There is no dispute that the methodology behind generating the state’s purge list is flawed. To begin with, the State Department of Highway Safety and Motor Vehicles database contains out-of-date information. Immigrants who obtained a driver’s license and subsequently became citizens would be flagged as noncitizens illegally registering to vote, for example.

Numerous accounts from Florida newspapers, including the Miami Herald, Orlando Sentinel and Tampa Bay Times, highlighted gross errors in the lists used for the purge, including the case of a 91-year-old Brooklyn native and decorated World War II veteran, Bill Internicola, who was compelled to bring his military discharge papers from 1945 to prove he was an American citizen entitled to vote.

Far from being some sort of design flaw, the overbroad and error-prone methodology was an essential element of the voter purge. Like the recent spate of voter ID laws and limitations on same-day registration and early voting, Florida’s purge is intended to eliminate as large a number as possible of minorities, students, the disabled and elderly, and working class voters who tend to vote for the Democratic Party.

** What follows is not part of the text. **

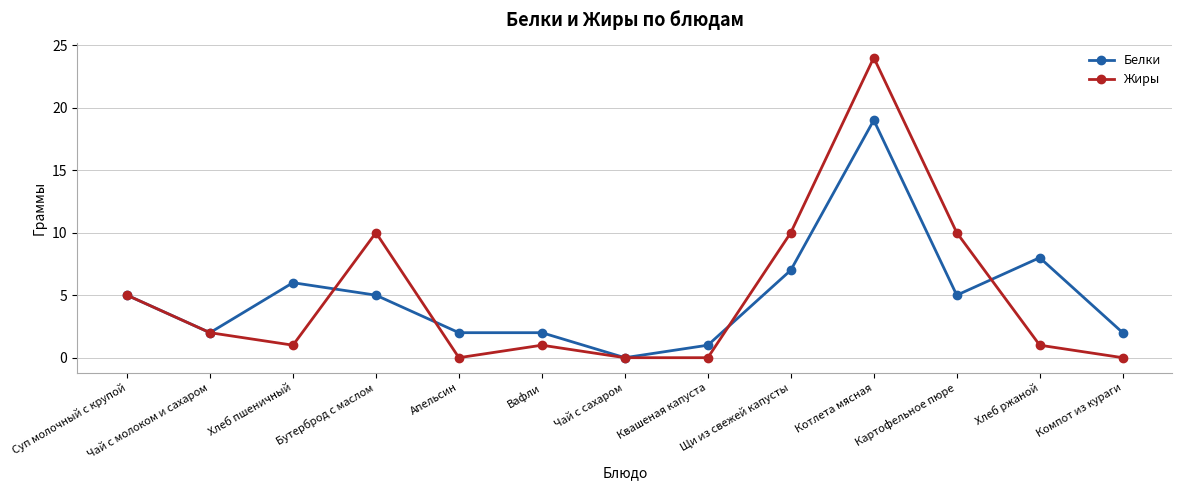

True or false: Жиры and Белки cross at least once.

True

The Scott administration sought to legitimize the purging process by supplementing the Department of Highway Safety and Motor Vehicles database with the federal Department of Homeland Security SAVE (Systematic Alien Verification for Entitlements) database.

On June 11, the Department of Justice announced plans to sue the Florida Secretary of State and end the purge. The National Voter Registration Act of 1993 bars systematic purges of voter rolls within 90 days of a federal election. Also on June 11, Governor Scott unveiled his intention to sue DHS to gain access to the SAVE database.

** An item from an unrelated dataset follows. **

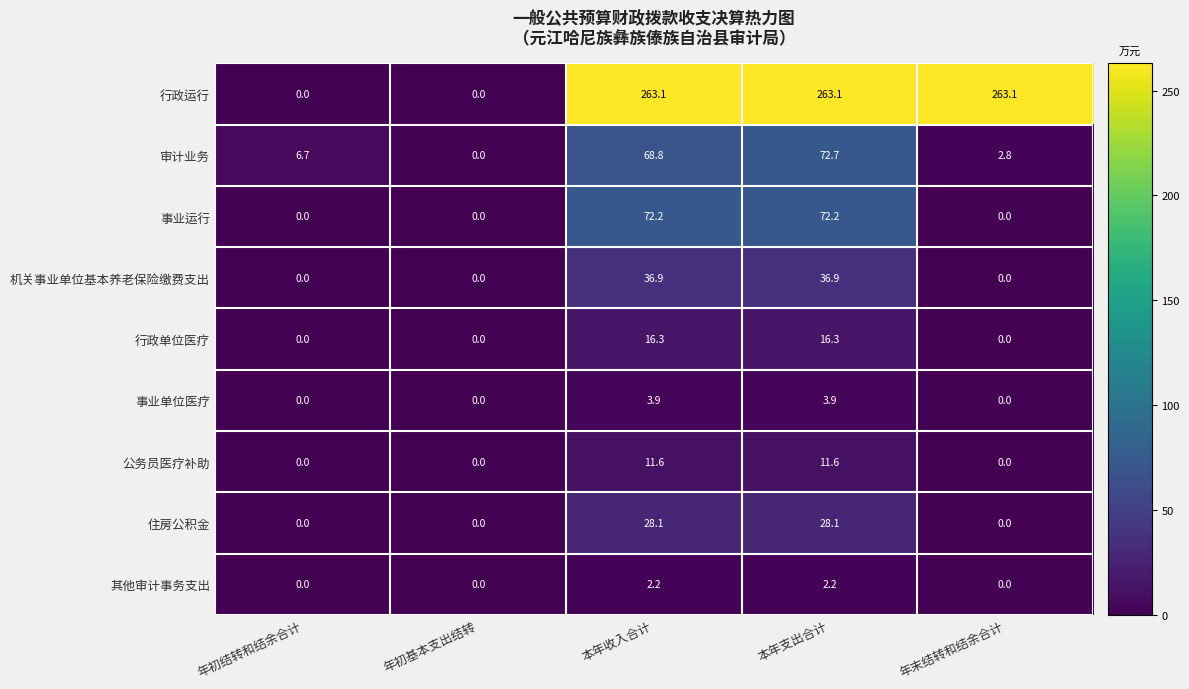

What is the total value across all series at 年末结转和结余合计?

265.9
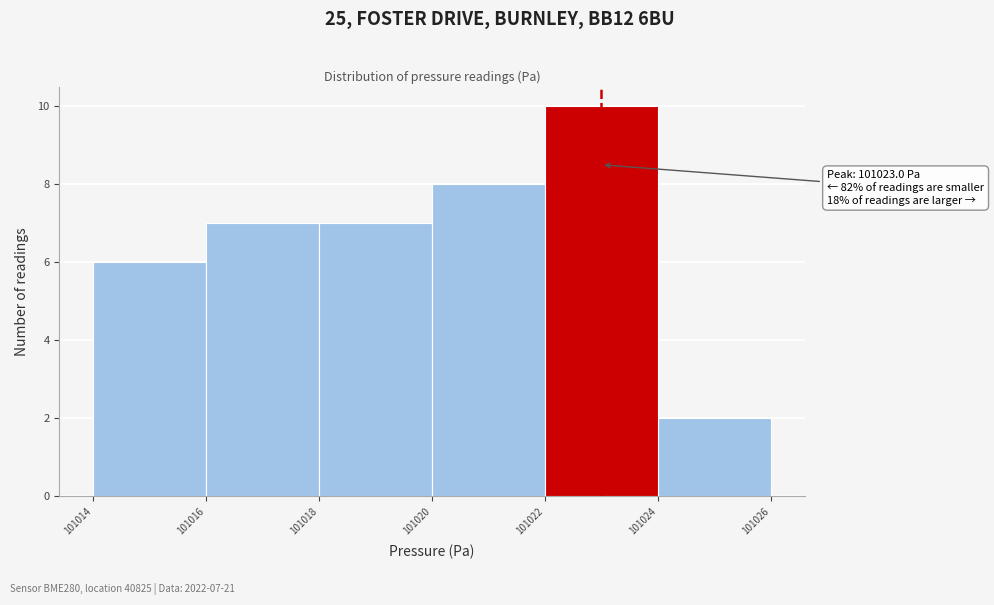

Over which range of the x-axis is the bar tallest?

101022 to 101024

A federal judge ruled against the Obama administration’s effort to stop the voter purge. There was no court order requiring the Department of Homeland Security to give Florida officials access to the SAVE database, however.

According to the July 9 letter from Alejandro N. Mayorkas, the director of United States Citizenship and Immigration Services of the Department of Homeland Security, five counties in Arizona are already using the SAVE database for this purpose. Republican governors and elections officials in 10 other states, including the likely election battleground states of Colorado, New Mexico, Nevada, Michigan and Ohio, intend to follow Florida’s lead in using the DHS data to purge their voter rolls.

The SAVE database contains around 100 million records relating to the immigration status of hundreds of thousands of people living in the United States.

The decision to collaborate with Florida’s voter purge is the latest evidence that the 2012 presidential election will be the most antidemocratic election at least since the US Supreme Court helped George W. Bush steal the presidency by halting a state-required vote recount in the 2000 presidential election.

It is worth noting that in that election, Florida election officials, under the direction of Governor Jeb Bush, brother of then-candidate George W. Bush, targeted 12,000 supposed felons for removal from the voter rolls in a blatant attempt to keep African Americans away from the polls. Another 48,000 were targeted in 2004, again including huge numbers of eligible voters.

The Obama administration’s backing down has profound political significance. First and foremost, it demonstrates once again that there exists no constituency within the ruling class that supports even the most fundamental of democratic rights. Democrats fear that any substantial protest or fight on the issue of democratic rights could touch off a broader social movement that could easily escape their control.

Second, the use of the federal SAVE database sets a dangerous precedent, allowing the federal police agencies to work with state governments to keep people from exercising the fundamental democratic right to vote.

On the issue of democratic rights, there exists no real difference between the Democratic president and the Republican governor. In the face of a national Republican campaign to keep legitimate voters away from the polls, the Democratic Party refuses to take up any principled defense of democratic rights, even when it would serve its short-term electoral interests.